How I decide what gets built. Some of these I apply before a screen exists, some while it takes shape, some long after it ships. Together they decide whether a product earns trust and holds up over years.
01
Contextual Research
Users rarely complain about what frustrates them most. They adapt, normalise, and carry on.
So I don't ask people what they want. I watch what they actually do: the workarounds, the habits, the friction they've stopped noticing. That adapted behaviour is where the real product problems live, and where the gap worth building for usually hides.
In practice For MonitoringHub I spent weekends in shops, schools, and stalls, watching how people actually used their CCTV, sensors, and the apps tied to that hardware. The sharpest finding was that what people said they'd do was the least reliable signal of all.
02
Root Cause Thinking
A stated problem is almost never the real one. I treat every complaint as a symptom and trace it to the structure underneath.
Users report what's in front of them; very few can name the actual cause. In my experience, repeatedly, talking it through confirms the deeper issue, and the fix for the root is always different from the fix for what was asked.
In practice On a diagnosis call for a critical-infrastructure client, "I don't like this dashboard" turned out to be an information-architecture problem, which I reframed live on the call.
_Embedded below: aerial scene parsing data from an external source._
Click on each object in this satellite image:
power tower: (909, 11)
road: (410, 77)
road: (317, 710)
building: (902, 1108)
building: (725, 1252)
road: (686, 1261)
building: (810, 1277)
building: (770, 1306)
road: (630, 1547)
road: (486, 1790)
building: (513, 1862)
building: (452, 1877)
The diagnosis was the work; the redesign was the easy part.
03
Decision Architecture
What I build has to do four things before a person acts: earn trust through transparency, surface only what's critical, keep cognitive load low enough that the right decision is the natural one, reached fast, and make the wrong move easy to undo.
That isn't interface design, it's decision architecture. The screen is the surface; the structural commitments that decide what it can and cannot show are the work, and they exist to serve one thing: the person under pressure making the right call quickly. Decision architecture is what holds when the screen changes, and the screen always changes.
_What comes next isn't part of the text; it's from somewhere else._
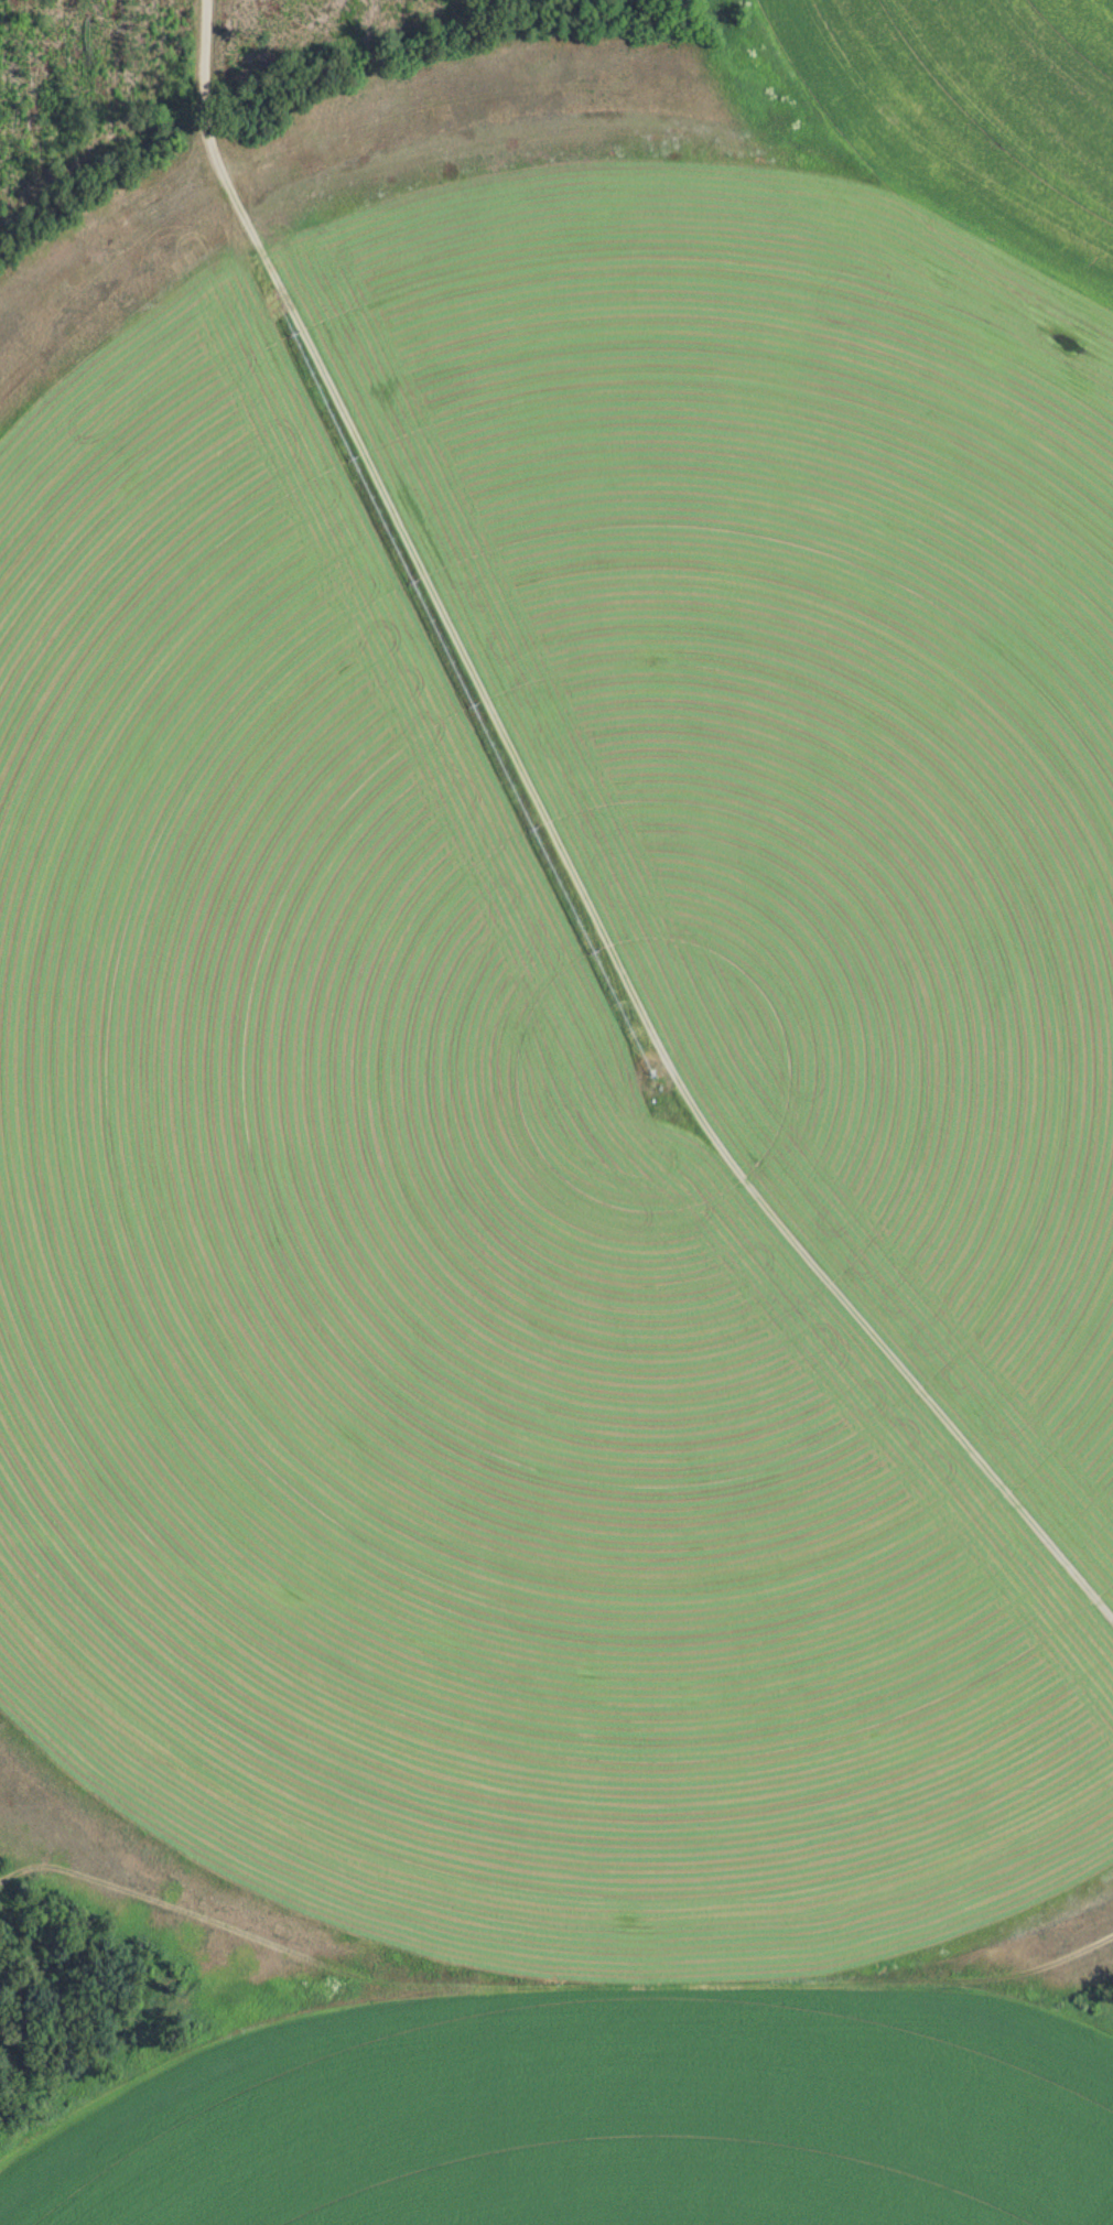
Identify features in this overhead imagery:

In practice I set one colour language across every product, red for critical, amber for warning, green for healthy, so an operator under pressure could read system state at a glance and act without stopping to think.
04
Behavioural Design
Most designers apply psychology as context for their decisions. I apply it as the input that shapes the decisions themselves.
Cognitive load, mental models, habit loops, operant conditioning, social comparison: these aren't post-hoc justifications. They decide what gets built and what the product asks of its user before a single screen exists. My study of psychology is a working instrument, not a credential.
In practice At one client I built an operator-performance system on operant conditioning and social comparison, with an anonymous layer so the scores changed behaviour without turning into office politics.
05
Constraint-Led Design
Resource limits, technical boundaries, and organisational realities are design inputs, not obstacles.
I plan for the real constraints up front, the developers, the delivery and licensing terms, the client, management, and the people who'll actually use it, and I ask each of them the edge-case questions early. Working within actual limits forces precision and prevents over-engineering, and accounting for them up front is what keeps rework and late failure to a minimum. The solutions that hold for years are built for what was true, not for an ideal version of the conditions.
In practice A fully configurable Dashboard is the kind of system that takes a large team, designers, developers, data engineers, to build and maintain. I had two developers, and even they were pulled onto live work whenever it came in. So I deliberately scoped it semi-configurable: enough flexibility to stand up dozens of client deployments without running a full development cycle every time. The constraint chose the architecture, and it's still running years later.
06
Design Advocacy
Resistance to an unfamiliar idea disappears the moment the idea becomes something people can react to.
Every significant proposal becomes a wireframe, a prototype, or a working reference before I ask anyone to evaluate it, and I bring stakeholders in early through walkthroughs, cross-team workshops, and plain explanations, with a shared checklist so nothing is missed. People commit to what they can see and test, and to decisions they helped make, not to abstract proposals.
In practice The configurable Dashboard, MonitoringHub, the rebuilt TouchConfig, none were approved or sold off a slide deck. People approved or bought them after reacting to something that already worked.